▶ [ENTRIES SHOWN]:

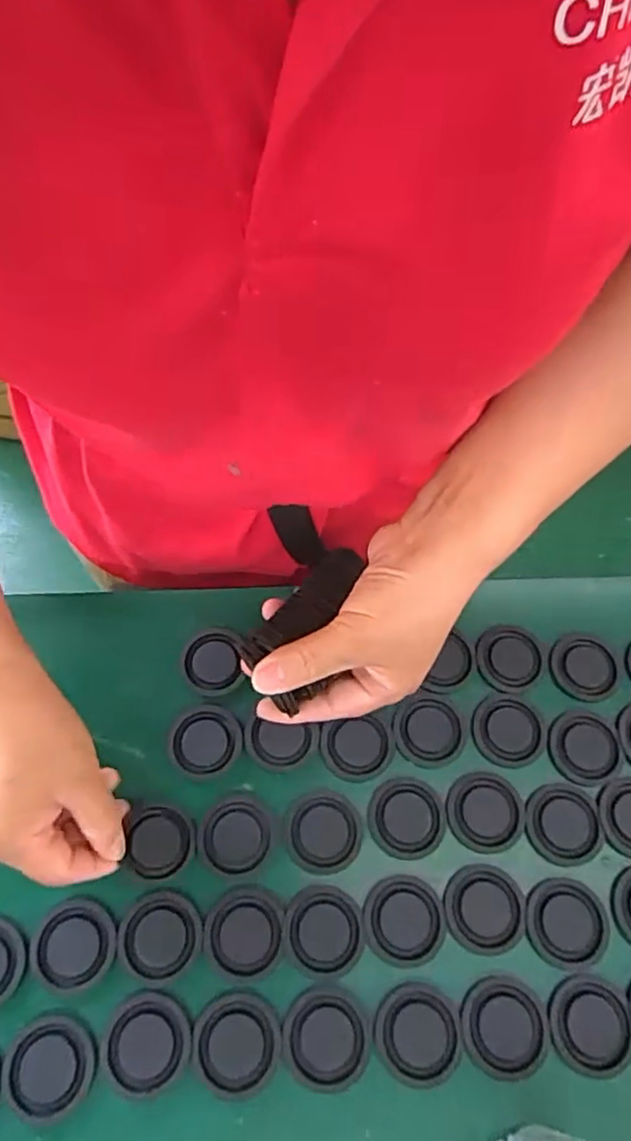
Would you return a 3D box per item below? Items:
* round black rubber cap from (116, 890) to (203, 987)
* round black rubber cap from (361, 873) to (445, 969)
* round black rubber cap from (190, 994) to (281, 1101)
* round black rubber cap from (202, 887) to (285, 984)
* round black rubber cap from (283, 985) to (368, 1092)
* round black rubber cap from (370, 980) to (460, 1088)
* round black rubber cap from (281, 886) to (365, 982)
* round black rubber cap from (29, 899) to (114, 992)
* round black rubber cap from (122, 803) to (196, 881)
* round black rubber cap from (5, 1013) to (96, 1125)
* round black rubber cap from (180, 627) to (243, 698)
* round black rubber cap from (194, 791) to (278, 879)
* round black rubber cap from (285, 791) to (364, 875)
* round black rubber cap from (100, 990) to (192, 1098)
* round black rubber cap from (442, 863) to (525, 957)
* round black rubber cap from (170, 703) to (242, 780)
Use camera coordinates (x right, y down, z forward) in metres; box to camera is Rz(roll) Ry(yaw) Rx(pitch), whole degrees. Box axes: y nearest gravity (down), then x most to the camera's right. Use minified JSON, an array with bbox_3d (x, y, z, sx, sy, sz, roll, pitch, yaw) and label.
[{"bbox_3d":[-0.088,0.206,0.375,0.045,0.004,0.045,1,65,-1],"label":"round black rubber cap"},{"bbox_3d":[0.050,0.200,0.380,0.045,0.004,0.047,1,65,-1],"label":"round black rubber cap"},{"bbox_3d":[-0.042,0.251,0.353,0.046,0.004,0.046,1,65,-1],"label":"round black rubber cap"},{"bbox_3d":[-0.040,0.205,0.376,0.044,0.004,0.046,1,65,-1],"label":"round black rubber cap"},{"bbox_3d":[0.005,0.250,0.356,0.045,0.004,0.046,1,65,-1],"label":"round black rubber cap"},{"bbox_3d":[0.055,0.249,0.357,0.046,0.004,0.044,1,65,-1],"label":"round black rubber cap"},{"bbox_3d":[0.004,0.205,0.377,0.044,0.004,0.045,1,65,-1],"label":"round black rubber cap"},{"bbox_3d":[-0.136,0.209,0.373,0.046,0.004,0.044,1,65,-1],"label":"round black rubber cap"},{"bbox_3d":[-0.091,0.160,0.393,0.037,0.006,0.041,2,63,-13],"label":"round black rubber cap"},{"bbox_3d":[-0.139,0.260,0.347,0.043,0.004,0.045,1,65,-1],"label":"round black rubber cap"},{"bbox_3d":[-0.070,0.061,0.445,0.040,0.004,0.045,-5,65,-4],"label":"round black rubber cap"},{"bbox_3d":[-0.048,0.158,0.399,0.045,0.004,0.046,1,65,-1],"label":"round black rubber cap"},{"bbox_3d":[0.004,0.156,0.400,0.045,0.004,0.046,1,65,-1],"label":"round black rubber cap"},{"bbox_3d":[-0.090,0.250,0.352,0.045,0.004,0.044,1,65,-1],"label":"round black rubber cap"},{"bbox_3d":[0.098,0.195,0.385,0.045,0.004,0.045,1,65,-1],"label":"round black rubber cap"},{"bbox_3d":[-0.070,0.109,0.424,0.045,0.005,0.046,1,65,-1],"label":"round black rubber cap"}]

...

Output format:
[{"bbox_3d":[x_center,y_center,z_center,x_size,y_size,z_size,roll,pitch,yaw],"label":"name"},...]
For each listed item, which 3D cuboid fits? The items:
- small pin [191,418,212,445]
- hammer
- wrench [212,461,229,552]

---

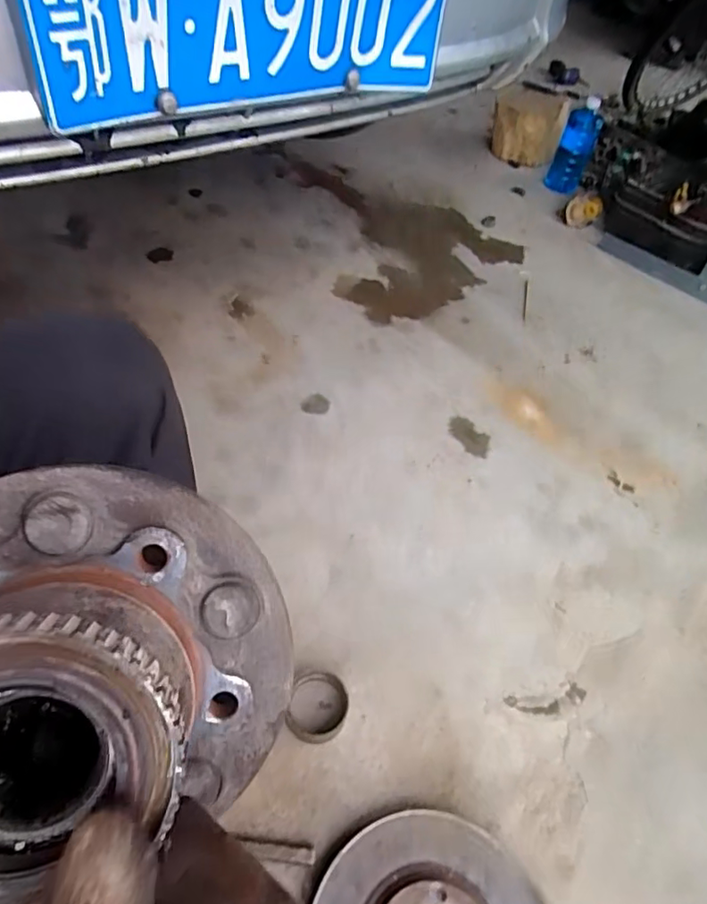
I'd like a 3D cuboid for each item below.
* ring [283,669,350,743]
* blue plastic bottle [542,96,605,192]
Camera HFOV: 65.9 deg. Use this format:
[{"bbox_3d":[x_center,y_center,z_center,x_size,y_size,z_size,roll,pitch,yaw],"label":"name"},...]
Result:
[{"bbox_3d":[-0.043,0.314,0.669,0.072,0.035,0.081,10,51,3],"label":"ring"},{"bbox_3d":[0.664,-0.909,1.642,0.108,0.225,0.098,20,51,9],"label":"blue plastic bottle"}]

▶ [YOUR GOAL]: Among the records above, a stretch begins at the line containing "to (460, 1088)" and ends at the line containing "to (242, 780)". Restate that stretch word for word, and nothing else.

▶ [ANSWER BELOW]:
* round black rubber cap from (370, 980) to (460, 1088)
* round black rubber cap from (281, 886) to (365, 982)
* round black rubber cap from (29, 899) to (114, 992)
* round black rubber cap from (122, 803) to (196, 881)
* round black rubber cap from (5, 1013) to (96, 1125)
* round black rubber cap from (180, 627) to (243, 698)
* round black rubber cap from (194, 791) to (278, 879)
* round black rubber cap from (285, 791) to (364, 875)
* round black rubber cap from (100, 990) to (192, 1098)
* round black rubber cap from (442, 863) to (525, 957)
* round black rubber cap from (170, 703) to (242, 780)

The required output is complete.